Joint Source-Channel Vector Quantization for Compressed Sensing

TL;DR

This paper develops and analyzes joint source-channel vector quantization schemes for compressed sensing measurements, introducing optimal and low-complexity designs with theoretical bounds and practical algorithms.

Contribution

It presents a new framework for optimal JSCC of CS measurements, including the design of channel-optimized VQ schemes and low-complexity multi-stage VQ methods.

Findings

Theoretical lower-bound on MSE performance derived.

Proposed iterative algorithms for encoder-decoder design.

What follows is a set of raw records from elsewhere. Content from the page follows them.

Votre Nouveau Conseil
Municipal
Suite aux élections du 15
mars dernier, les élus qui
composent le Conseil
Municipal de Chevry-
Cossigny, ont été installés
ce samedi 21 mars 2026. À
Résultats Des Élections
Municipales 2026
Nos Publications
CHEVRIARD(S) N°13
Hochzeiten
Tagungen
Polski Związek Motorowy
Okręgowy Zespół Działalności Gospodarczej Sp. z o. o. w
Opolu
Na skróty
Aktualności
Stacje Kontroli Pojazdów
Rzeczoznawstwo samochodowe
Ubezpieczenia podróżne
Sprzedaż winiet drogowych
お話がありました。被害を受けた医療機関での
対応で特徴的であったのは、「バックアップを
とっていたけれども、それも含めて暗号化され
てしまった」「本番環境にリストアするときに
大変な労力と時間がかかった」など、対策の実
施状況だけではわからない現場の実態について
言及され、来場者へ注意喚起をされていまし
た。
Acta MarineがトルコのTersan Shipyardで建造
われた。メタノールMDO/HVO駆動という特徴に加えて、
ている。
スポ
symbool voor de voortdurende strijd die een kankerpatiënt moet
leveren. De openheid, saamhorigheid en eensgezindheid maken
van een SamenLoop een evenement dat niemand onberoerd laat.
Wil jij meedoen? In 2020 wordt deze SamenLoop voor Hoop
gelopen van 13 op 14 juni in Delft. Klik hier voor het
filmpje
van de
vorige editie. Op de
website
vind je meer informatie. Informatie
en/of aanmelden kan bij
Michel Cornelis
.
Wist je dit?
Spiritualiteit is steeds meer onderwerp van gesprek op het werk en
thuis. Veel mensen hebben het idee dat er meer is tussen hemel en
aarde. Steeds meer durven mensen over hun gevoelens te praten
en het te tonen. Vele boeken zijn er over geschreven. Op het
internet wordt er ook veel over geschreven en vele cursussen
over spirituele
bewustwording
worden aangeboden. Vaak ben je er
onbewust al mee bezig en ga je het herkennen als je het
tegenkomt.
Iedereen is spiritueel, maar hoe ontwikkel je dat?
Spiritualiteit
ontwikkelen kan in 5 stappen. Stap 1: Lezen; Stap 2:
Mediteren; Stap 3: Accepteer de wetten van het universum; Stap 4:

Simulation results show improved performance over existing quantizers.

Abstract

We study joint source-channel coding (JSCC) of compressed sensing (CS) measurements using vector quantizer (VQ). We develop a framework for realizing optimum JSCC schemes that enable encoding and transmitting CS measurements of a sparse source over discrete memoryless channels, and decoding the sparse source signal. For this purpose, the optimal design of encoder-decoder pair of a VQ is considered, where the optimality is addressed by minimizing end-to-end mean square error (MSE). We derive a theoretical lower-bound on the MSE performance, and propose a practical encoder-decoder design through an iterative algorithm. The resulting coding scheme is referred to as channel- optimized VQ for CS, coined COVQ-CS. In order to address the encoding complexity issue of the COVQ-CS, we propose to use a structured quantizer, namely low complexity multi-stage VQ (MSVQ). We derive new encoding and decoding conditions for the MSVQ, and then propose a practical encoder-decoder design algorithm referred to as channel-optimized MSVQ for CS, coined COMSVQ-CS. Through simulation studies, we compare the proposed schemes vis-a-vis relevant quantizers.